Duke's Cheung-Miaw Traces Origins of Asian American Identity to '60s Student Activism and Vietnam War.

December 29, 2021

By Meredith Watkins

Wednesdays at the Center Duke University_Calvin-Cheung-Miaw

In a virtual Wednesdays at the Center event, Calvin Cheung-Miaw, Assistant Research Professor of History at Duke University, spoke on the activist origins of the Asian American identity, with a focus on how Asian Americans thought about multiethnic and multiracial solidarity in the 1960’s.

In his lecture, Cheung-Miaw traced the origins of the Asian American identity to college student activists in the Bay Area of California during the 1960’s, specifically in the shadow of the Vietnam War.

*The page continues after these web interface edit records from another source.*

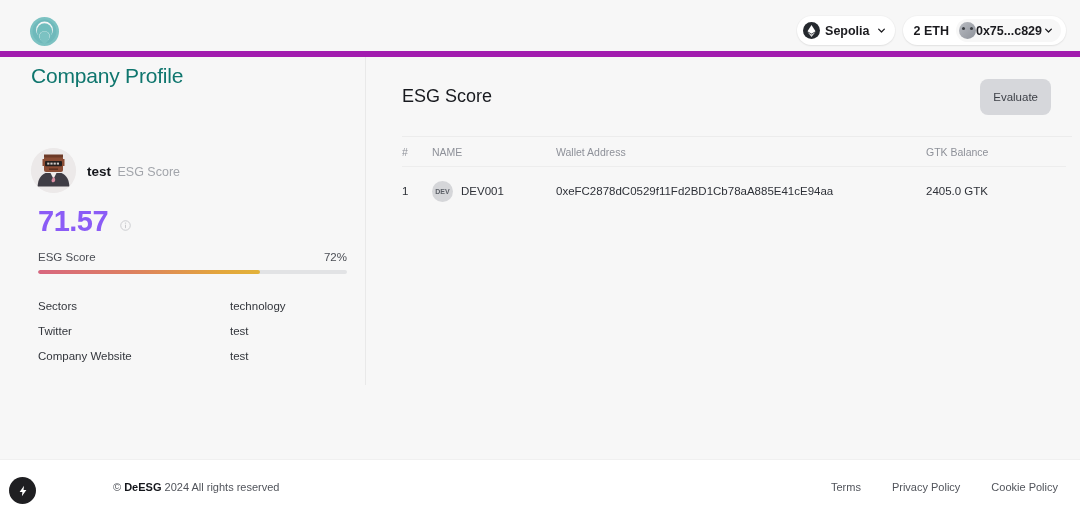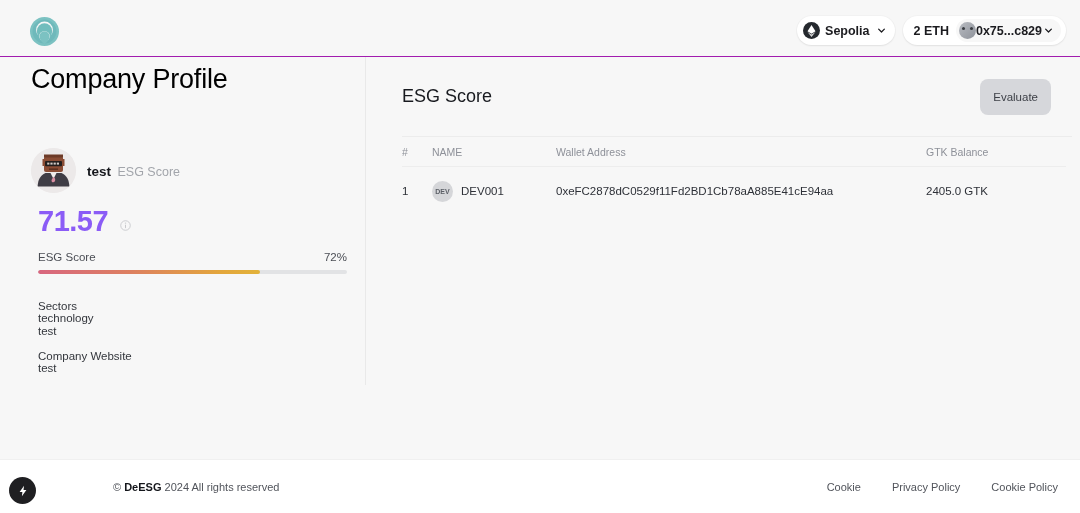--- a/index.html
+++ b/index.html
@@ -20,7 +20,7 @@
     position: absolute; top: 0; left: 0;
     width: 1080px; height: 57px;
     background: #f7f7f7;
-    border-bottom: 1px solid #a21caf;
+    border-bottom: 6px solid #a21caf;
   }
   .logo {
     position: absolute; left: 28px; top: 15px;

The term “Asian American” was coined in 1968 by University of California, Berkeley graduate student Yuji Ichioka, when he and his partner, Emma Gee, founded the Asian American Political Alliance (AAPA) on campus. Unlike other student groups for people of Asian descent, AAPA “championed Asian American identity as an explicit rejection of the stereotypes associated with the label ‘oriental’ and as a provocation to political action,” Cheung-Miaw explained.

AAPA closely aligned itself with the then-popular concept of third worldism, which in the American context, was “the idea that Asian Americans, African Americans, LatinX Americans, and Native American communities all confronted analogous, though not identical, situations of racial oppression and those communities were all engaged in parallel struggles for self-determination,” Cheung-Miaw explained.

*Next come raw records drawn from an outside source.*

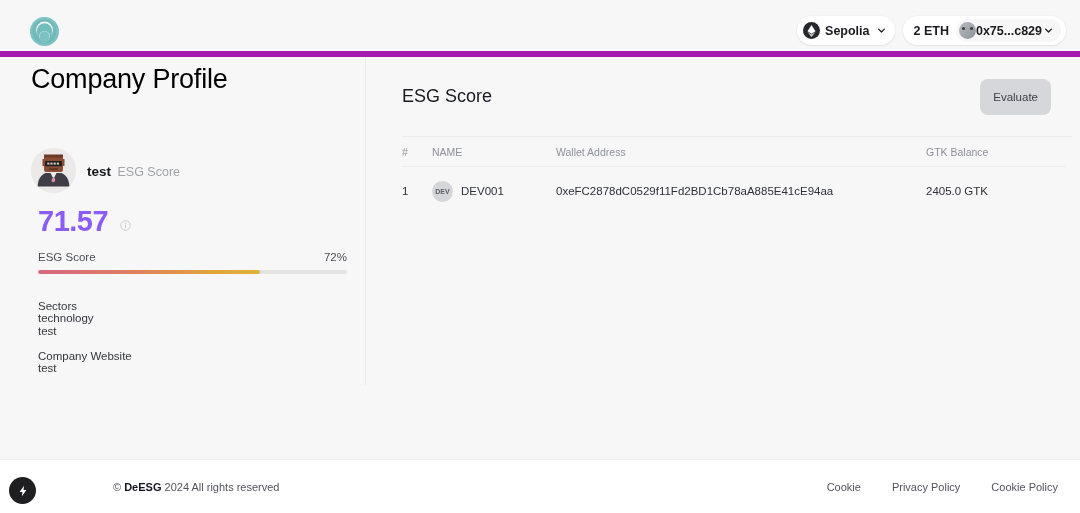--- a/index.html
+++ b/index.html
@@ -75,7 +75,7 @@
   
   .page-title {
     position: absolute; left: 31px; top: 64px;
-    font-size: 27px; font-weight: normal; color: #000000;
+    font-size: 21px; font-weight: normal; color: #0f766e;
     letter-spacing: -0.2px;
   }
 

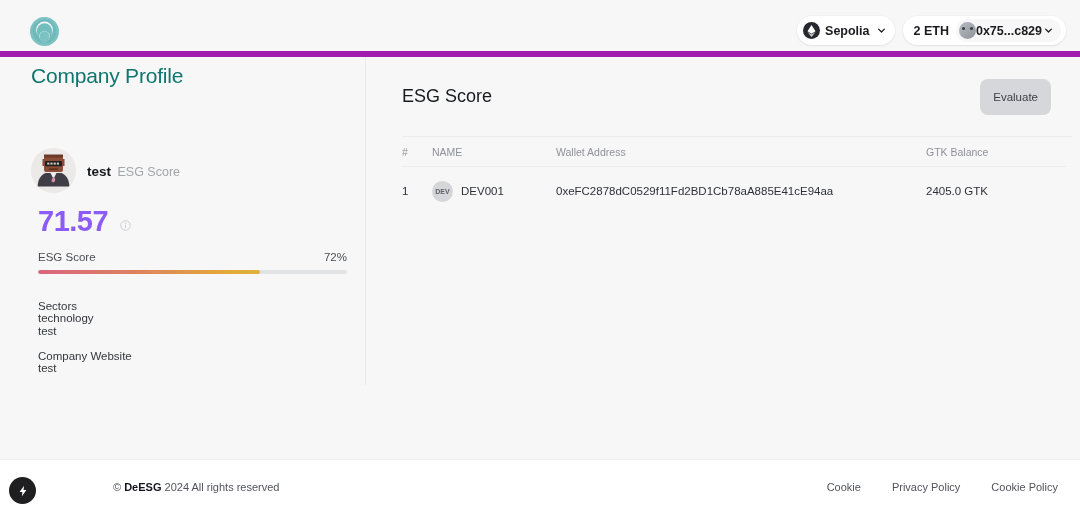--- a/index.html
+++ b/index.html
@@ -127,7 +127,7 @@
   .facts { position: absolute; left: 38px; top: 300px; width: 309px; }
   .fact {
     display: flex; align-items: baseline;
-    height: 25px; font-size: 11.5px; flex-direction: column;
+    height: 25px; font-size: 11.5px;
   }
   .fact-k { width: 192px; color: #33363c; }
   .fact-v { color: #33363c; }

Inspired by third worldism, AAPA brought people together not because of a shared ethnicity or cultural background, but a shared situation of racial oppression facing all Asians in the United States. 

Cheung-Miaw argued that the brutality and racism the American military perpetuated against the Vietnamese during the Vietnam War helped to further create a sense of solidarity between Asian communities within the United States and abroad.

“It is impossible to overstate the impact of Vietnam war on an entire generation of Asian American activists,” Cheung-Miaw said, “and more than anything else, the Vietnam War taught young Asian American activists to think about race in global and geopolitical terms.”

The talk, titled “Solidarity! Third Worldism and The Activist Origins of Asian American Studies,” was moderated by Esther Kim Lee, Professor in the Department of Theater Studies and the Director of Asian American & Diaspora Studies at Duke University.

This event was sponsored by Duke University's John Hope Franklin Center, the Duke University Center for International and Global Studies (DUCIGS), the Duke's Asian/Pacific Studies Center (APSI), and the Asian American and Diaspora Studies at Duke.